Vigésimo segunda vez no es tanto pero tampoco es tan poco: son 44 aviones.
Mientras leo la segunda parte de la novela de la terraza, también, calculo aniversarios imprescindibles: hace once meses nos casamos; hace once años vine a vivir al Sur; hace nueve años y 362 días tenía mis primeras contracciones (también estaban mis papás, que vinieron para recibir a su primer nieto, y cuando se pasaron las contracciones, porque no eran de parto, eran de preparto, le pedí a mi papá si me traía a casa un alfajor Terrabusi y dos Rhodesias); hace dos meses decidí que ya no quería tener más hijos; hace tres años y un mes nos mudamos a nuestra casa y brindamos con sidra; hace una semana mi hijo menor metió la cabeza abajo del agua por primera vez; hace cinco años y medio volví a probar el queso a ver si finalmente me empezaba a gustar y volví a rebotar; hace 15 años hice terapia por primera vez; hace treinta y tres años murió mi abuela Celia (hoy tendría 108); hace treinta y tres años, también, hojeé con mi papá el diario Clarín: había muerto Leonardo Simmons y había, a doble página, un dibujo-esquema de cómo se había tirado de su balcón. El dato de la mujer que limpiaba agarrándolo del pantalón y él desabrochando su cinturón se quedó conmigo desde 1996. En casa veíamos Ta Te Show, un programa de televisión que pasaban los sábados por Telefé. Lo conducía él y nos gustaba comer mirándolo: era buen conductor.

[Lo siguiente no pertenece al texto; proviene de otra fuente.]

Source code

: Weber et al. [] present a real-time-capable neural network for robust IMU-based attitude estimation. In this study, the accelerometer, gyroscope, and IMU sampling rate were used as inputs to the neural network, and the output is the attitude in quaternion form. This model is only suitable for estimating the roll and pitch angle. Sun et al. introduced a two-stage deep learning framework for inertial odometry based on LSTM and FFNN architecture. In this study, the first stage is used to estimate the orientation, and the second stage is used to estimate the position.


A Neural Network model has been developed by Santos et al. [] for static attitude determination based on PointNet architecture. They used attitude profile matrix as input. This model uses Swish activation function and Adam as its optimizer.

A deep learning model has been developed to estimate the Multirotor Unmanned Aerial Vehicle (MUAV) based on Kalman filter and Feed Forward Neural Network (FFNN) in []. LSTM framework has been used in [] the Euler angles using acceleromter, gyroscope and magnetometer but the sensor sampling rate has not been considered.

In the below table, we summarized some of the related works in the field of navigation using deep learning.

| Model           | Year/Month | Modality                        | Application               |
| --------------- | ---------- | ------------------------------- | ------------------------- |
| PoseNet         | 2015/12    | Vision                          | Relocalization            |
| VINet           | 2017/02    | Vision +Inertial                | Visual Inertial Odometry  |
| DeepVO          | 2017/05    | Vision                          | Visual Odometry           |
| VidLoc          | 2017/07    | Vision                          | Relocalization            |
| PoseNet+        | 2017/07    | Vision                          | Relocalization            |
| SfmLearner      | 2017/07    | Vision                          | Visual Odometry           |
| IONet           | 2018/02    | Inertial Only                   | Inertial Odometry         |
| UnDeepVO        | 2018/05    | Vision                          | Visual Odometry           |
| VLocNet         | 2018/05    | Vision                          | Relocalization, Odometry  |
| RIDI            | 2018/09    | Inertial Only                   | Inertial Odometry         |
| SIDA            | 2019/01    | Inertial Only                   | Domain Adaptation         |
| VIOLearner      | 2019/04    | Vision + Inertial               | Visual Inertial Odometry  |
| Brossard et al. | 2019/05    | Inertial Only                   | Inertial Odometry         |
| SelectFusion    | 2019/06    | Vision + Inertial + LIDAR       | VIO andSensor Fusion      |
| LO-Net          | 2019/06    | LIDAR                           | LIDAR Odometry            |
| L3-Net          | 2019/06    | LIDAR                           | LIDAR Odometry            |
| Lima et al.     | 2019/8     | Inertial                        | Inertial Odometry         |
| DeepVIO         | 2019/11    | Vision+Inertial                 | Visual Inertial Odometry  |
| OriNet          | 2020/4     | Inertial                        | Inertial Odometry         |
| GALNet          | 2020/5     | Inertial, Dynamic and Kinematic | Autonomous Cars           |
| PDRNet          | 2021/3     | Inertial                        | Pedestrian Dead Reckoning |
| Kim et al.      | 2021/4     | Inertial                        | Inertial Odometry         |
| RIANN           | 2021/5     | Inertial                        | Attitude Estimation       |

Se escucha el crujir de la madera en el piso de arriba. Dejo de leer (de calcular) y paro la oreja: mis hijos van hasta la habitación de los abuelos. Escucho un rumor pero no llego a diferenciar palabras. Hay risas con bostezos. Lo mejor. Son las ocho de la mañana del segundo día de este nuevo año, entra el aroma del jazmín y las bandurrias dejaron, por este rato y por suerte, de usar sus siringes. Qué rápido me acostumbro a la tranquilidad, sin darme cuenta, el malestar se corre y viene otra cosa. A veces un nuevo malestar. A veces un día maravilloso. Qué empepinable.